The set $\Omega \subset \mathbb{C}$ is compact iff every sequence $\{ z_n \} \subset \Omega$ has a subsequence that converges to a point in $\Omega$

Question

My textbook Complex Analysis by Stein and Shakarchi presents the following theorem:

The set $\Omega \subset \mathbb{C}$ is compact if and only if every sequence $\{ z_n \} \subset \Omega$ has a subsequence that converges to a point in $\Omega$.

After many hours of unsuccessfully trying to prove this, I found the following proof here:

Every sequence in a closed and bounded subset is bounded, so it has a convergent subsequence, which converges to a point in the set, because the set is closed.

Conversely, every bounded sequence is in a closed and bounded set, so it has a convergent subsequence.

The problem is that I don't see how it is possible to conceive of the same proof using only the information my textbook had given me:

The interior of $\Omega$ consists of all its interior points. Finally, a set $\Omega$ is open if every point in that set is an interior point of $\Omega$.

A set is closed if its complement $\Omega^c = \mathbb{C} – \Omega$ is open. This property can be reformulated in terms of limit points. A point $z \in \mathbb{C}$ is said to be a limit point of the set $\Omega$ if there exists a sequence of points $z_n \in \Omega$ such that $z_n \not= z$ and $\lim_{n \to \infty} z_n = z$. The reader can now check that a set is closed if and only if it contains all its limit points. The closure of any set $\Omega$ is the union of $\Omega$ and its limit points, and is often denoted by $\bar{\Omega}$.

Finally, the boundary of a set $\Omega$ is equal to its closure minus its interior, and is often denoted by $\partial \Omega$.

A set $\Omega$ is bounded if there exists $M > 0$ such that $|z| < M$ whenever $z \in \Omega$. In other words, the set $\Omega$ is contained in some large disc. If $\Omega$ is bounded, we define its diameter by

$$\text{diam}(\Omega) = \sup_{z, w \in \Omega} |z – w|.$$

A set $\Omega$ is said to be compact if it is closed and bounded.

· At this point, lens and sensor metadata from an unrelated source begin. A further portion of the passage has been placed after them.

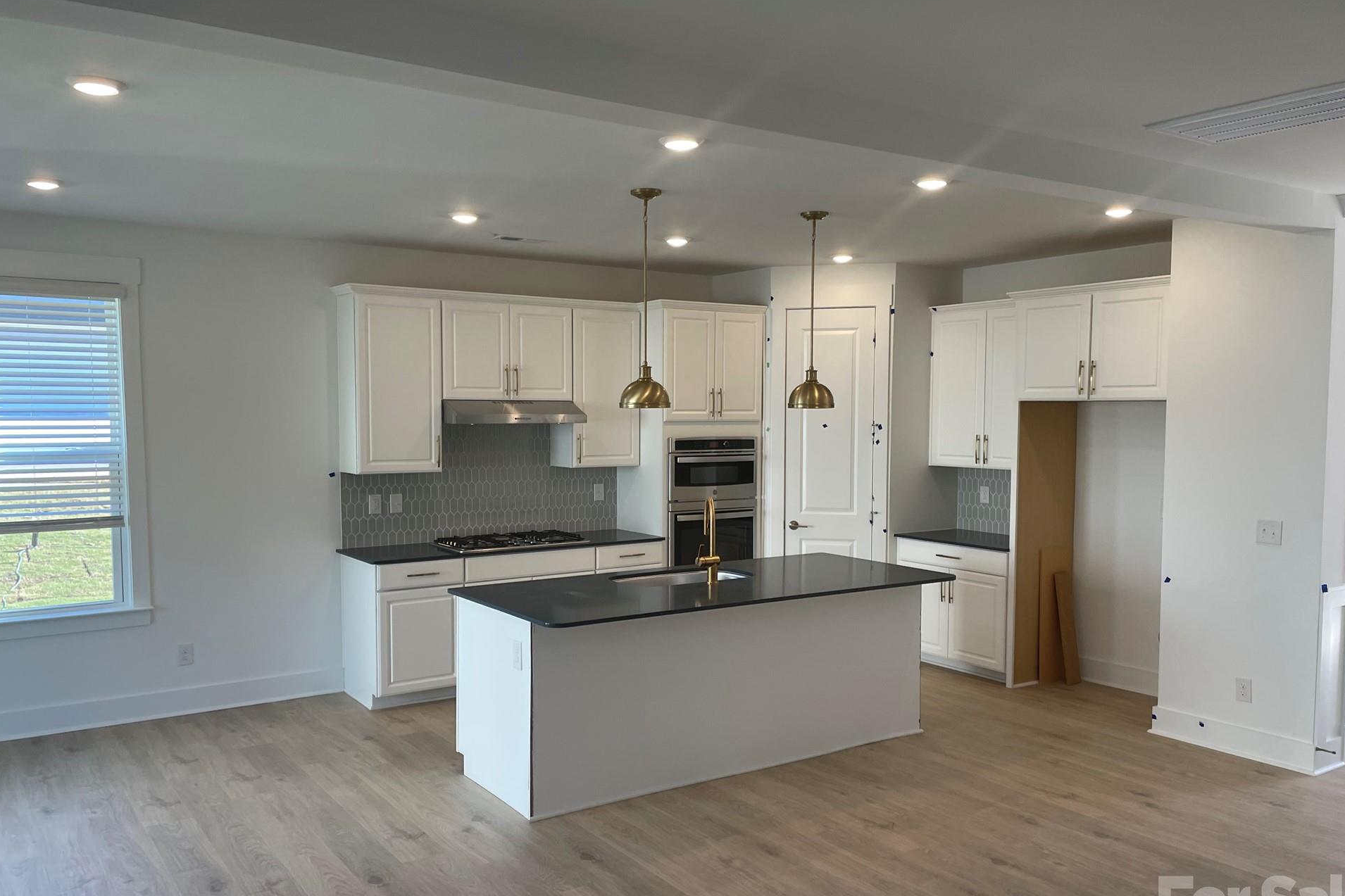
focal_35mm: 29
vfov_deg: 44.9
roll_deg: +0.3
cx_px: 662
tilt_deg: -4.4
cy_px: 474
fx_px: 1083
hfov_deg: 63.7
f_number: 1.6
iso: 40
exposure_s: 1/120
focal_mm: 4.2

Using this information, and despite many hours of effort, I was unable to prove the aforementioned theorem. Keep in mind that I have just begun learning complex analysis, so the information in this textbook is the full extent of my understanding.

I was wondering if someone could please show me how the aforementioned theorem could be proved using the information from my textbook. Or is the information in my textbook insufficient?

Answer 1

Let $\Omega$ be a compact set and let $(z_n)_{n\in\mathbb N}$ be a sequence of elements of $\Omega$. Since $\Omega$ is bounded, the sequence $(z_n)_{n\in\mathbb N}$ is bounded and so the sequence $\bigl(\operatorname{Re}(z_n)\bigr)_{n\in\mathbb N}$ has a convergent subsequence $\bigl(\operatorname{Re}(z_{n_k})\bigr)_{k\in\mathbb N}$, by the Bolzano-Weierstrass theorem; let $x$ be its limit. By the same reason, the sequence $\bigl(\operatorname{Im}(z_{n_k})\bigr)_{k\in\mathbb N}$ has a convergent subsequence; let $y$ be its limit. But then $(z_n)_{n\in\mathbb N}$ has a subsequence which converges to $x+yi$. Since $\Omega$ is closed, $x+yi\in\Omega$.

Now, suppose that $\Omega$ is not compact. There are two possibilities:

1. $\Omega$ is not closed. Then take $z\in\overline\Omega\setminus\Omega$. Since $z\in\overline\Omega$, it is the limit of a sequence $(z_n)_{n\in\mathbb N}$ of elements of $\Omega$. Then every subsequence of $(z_n)_{n\in\mathbb N}$ converges to $z$ and therefore no subsequence of $(z_n)_{n\in\mathbb N}$ converges to an element of $\Omega$.
2. $\Omega$ is unbounded. Then, for each $n\in\mathbb N$, take $z_n\in\Omega$ such that $\lvert z\rvert\geqslant n$. Then no subsequence of $(z_n)_{n\in\mathbb N}$ converges and, in particular, no subsequence of $(z_n)_{n\in\mathbb N}$ converges to an element of $\Omega$.